▸ **Stored data**:
────────

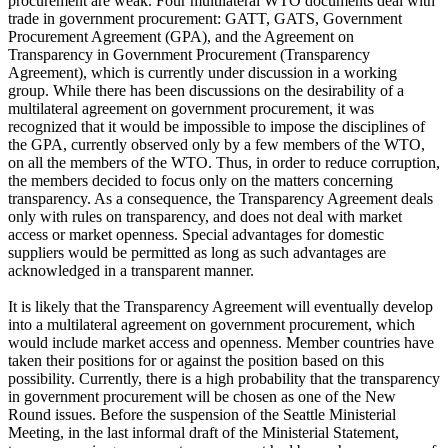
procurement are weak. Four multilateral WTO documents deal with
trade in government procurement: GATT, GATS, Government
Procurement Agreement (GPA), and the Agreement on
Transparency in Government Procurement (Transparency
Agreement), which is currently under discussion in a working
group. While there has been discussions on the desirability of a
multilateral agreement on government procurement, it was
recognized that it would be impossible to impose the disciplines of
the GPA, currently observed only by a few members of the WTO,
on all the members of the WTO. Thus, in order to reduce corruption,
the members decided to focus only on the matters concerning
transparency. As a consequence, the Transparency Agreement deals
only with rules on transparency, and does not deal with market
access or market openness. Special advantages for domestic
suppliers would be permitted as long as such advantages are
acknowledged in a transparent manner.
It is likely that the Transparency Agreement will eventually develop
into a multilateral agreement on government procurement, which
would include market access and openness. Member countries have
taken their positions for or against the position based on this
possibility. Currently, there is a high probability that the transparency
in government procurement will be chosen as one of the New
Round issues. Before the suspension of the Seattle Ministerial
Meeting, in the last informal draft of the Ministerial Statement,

────────

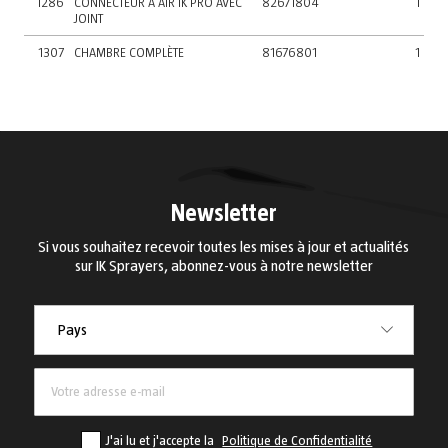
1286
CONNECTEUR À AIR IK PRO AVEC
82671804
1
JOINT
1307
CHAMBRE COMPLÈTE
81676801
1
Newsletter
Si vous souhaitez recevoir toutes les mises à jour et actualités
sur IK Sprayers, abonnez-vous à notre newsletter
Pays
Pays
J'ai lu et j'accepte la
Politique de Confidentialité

────────

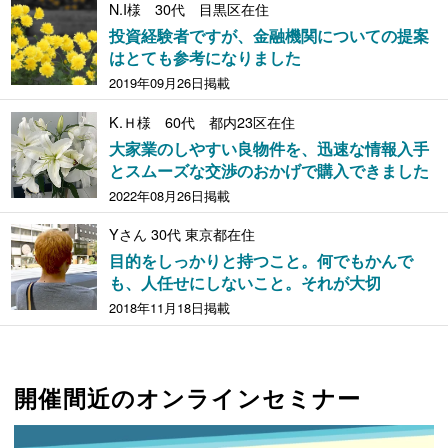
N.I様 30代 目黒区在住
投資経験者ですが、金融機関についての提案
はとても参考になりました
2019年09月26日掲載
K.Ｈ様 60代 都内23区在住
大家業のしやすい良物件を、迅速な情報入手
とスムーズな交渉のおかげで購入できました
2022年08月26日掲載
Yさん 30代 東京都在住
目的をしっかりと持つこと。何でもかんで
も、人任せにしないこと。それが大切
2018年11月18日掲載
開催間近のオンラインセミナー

────────

The word to look for is "members"; copy out every line of the entries that holds it.

▸ **Output of the exercise**:
the GPA, currently observed only by a few members of the WTO,
on all the members of the WTO. Thus, in order to reduce corruption,
the members decided to focus only on the matters concerning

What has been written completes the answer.